On Capitol Hill, they urge passage of bill to cover cost of oral treatments

THURSDAY, March 14, 2002 (HealthDayNews) -- Cancer patients and their advocates took to Capitol Hill today, urging passage of legislation that would provide broader Medicare coverage for anti-tumor drugs.

The Access to Cancer Therapies Act, making its way through the House and Senate, would expand reimbursement to include every oral cancer therapy approved by the U.S. Food and Drug Administration.

Medicare, the government's insurance program for the elderly, has no prescription drug benefit. The program's Part B rules provide coverage for oral cancer drugs that have intravenous equivalents, as well as those administered at a doctor's office.

However, more-targeted and less-toxic treatments don't meet these criteria. As a result, elderly patients of few means can't get government help paying for Gleevec, Novartis' breakthrough drug for leukemia, or tamoxifen for breast cancer. These and other novel therapies now make up about 5 percent of the cancer armamentarium, a figure that's predicted to reach 25 percent of the market by the end of the decade.

"In the battle against cancer, access to cutting-edge therapy can mean the difference between life and death," U.S. Sen. Olympia Snowe (R-Maine), a supporter of the act, said in a statement released today. "Scientists are making new, less toxic, more targeted and more effective therapies available on what seems like a daily basis."

Yet these drugs aren't covered under Medicare, so poor beneficiaries can't afford them. "We happen to believe 'lesser means' should not mean 'lesser care,'" Snowe added.

"Cancer disproportionately affects Medicare beneficiaries. But there is an artificial financial barrier [to treatment] because Medicare coverage has not kept up to date with the emerging technologies and therapies," said Steven Friedman, director of policy at the National Coalition for Cancer Survivorship, an umbrella group for patients, hospitals, cancer organizations and other institutions.

Roughly 62 percent of all cancers are diagnosed in Americans age 65 or over -- in other words, those eligible for Medicare -- according to the American Cancer Society. One fifth of the program's 41.5 million enrollees, or about 8.3 million people, have been diagnosed with at least one form of the disease.

Friedman's group released a poll today showing that 88 percent of Americans believe Medicare should pay for more oral cancer treatments. The change would cost $438 million in 2002, and $2.8 billion over five years. That's a tiny fraction of the $78.5 billion Medicare will spend on cancer care this year, Friedman noted.

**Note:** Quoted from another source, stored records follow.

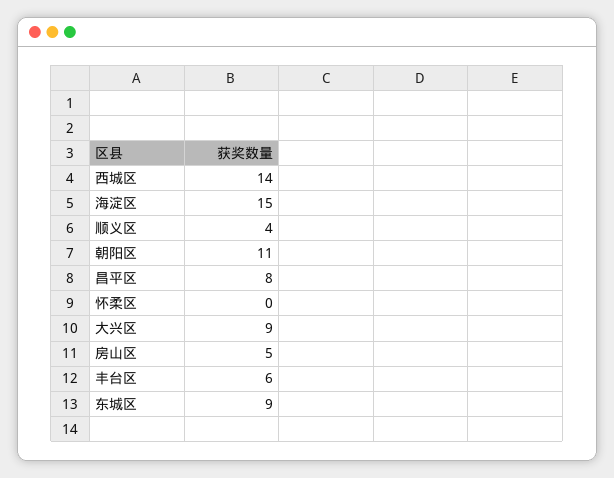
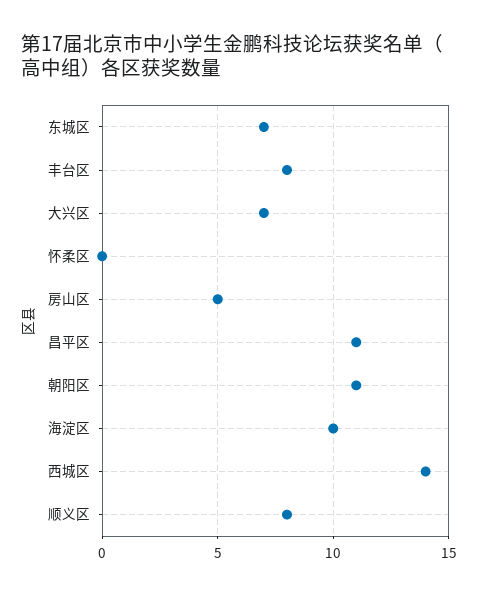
海淀区: 15 -> 10
顺义区: 4 -> 8
昌平区: 8 -> 11
大兴区: 9 -> 7
丰台区: 6 -> 8
东城区: 9 -> 7

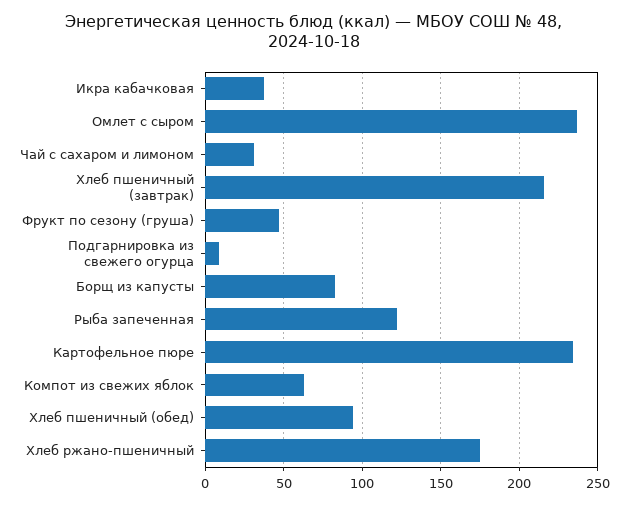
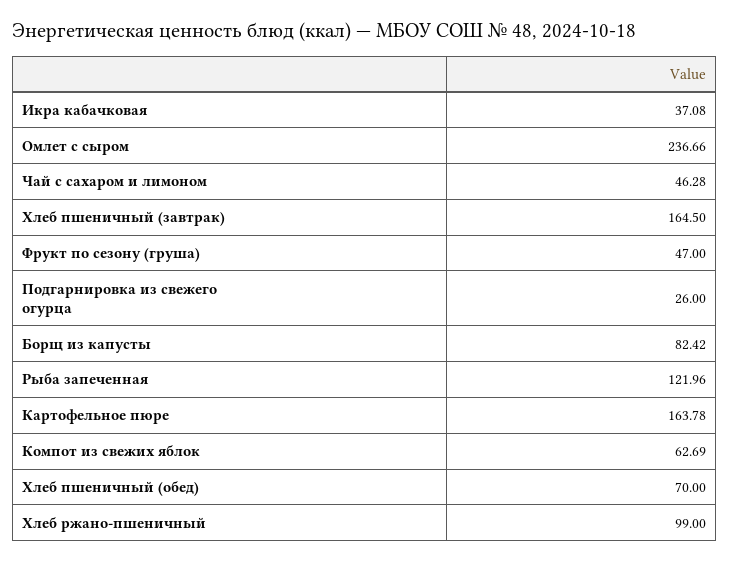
Чай с сахаром и лимоном: 30 -> 46.28
Хлеб пшеничный (завтрак): 215 -> 164.5
Подгарнировка из свежего огурца: 10 -> 26
Картофельное пюре: 235 -> 163.78
Хлеб пшеничный (обед): 95 -> 70
Хлеб ржано-пшеничный: 175 -> 99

Friedman and his fellow advocates were joined by patients and lawmakers at a press conference this morning in support of the Medicare expansion. Afterward, the Senate finance subcommittee on health care held a hearing on the measure, which has bipartisan support in both houses of Congress.

The proposed law also has backing from many cancer groups, such as the American Cancer Society, as well as advocates for the elderly, including the AARP. The retiree group is also among the chorus calling for a comprehensive drug benefit that would cover every pill seniors take.

Unice Lieberman, a spokeswoman at the American Cancer Society's Washington, D.C. office, said the change would let patients take pills for their disease rather than intravenous medications.

"It seems to me that taking a pill is much easier on the patient, and that's what it's really all about," Lieberman said.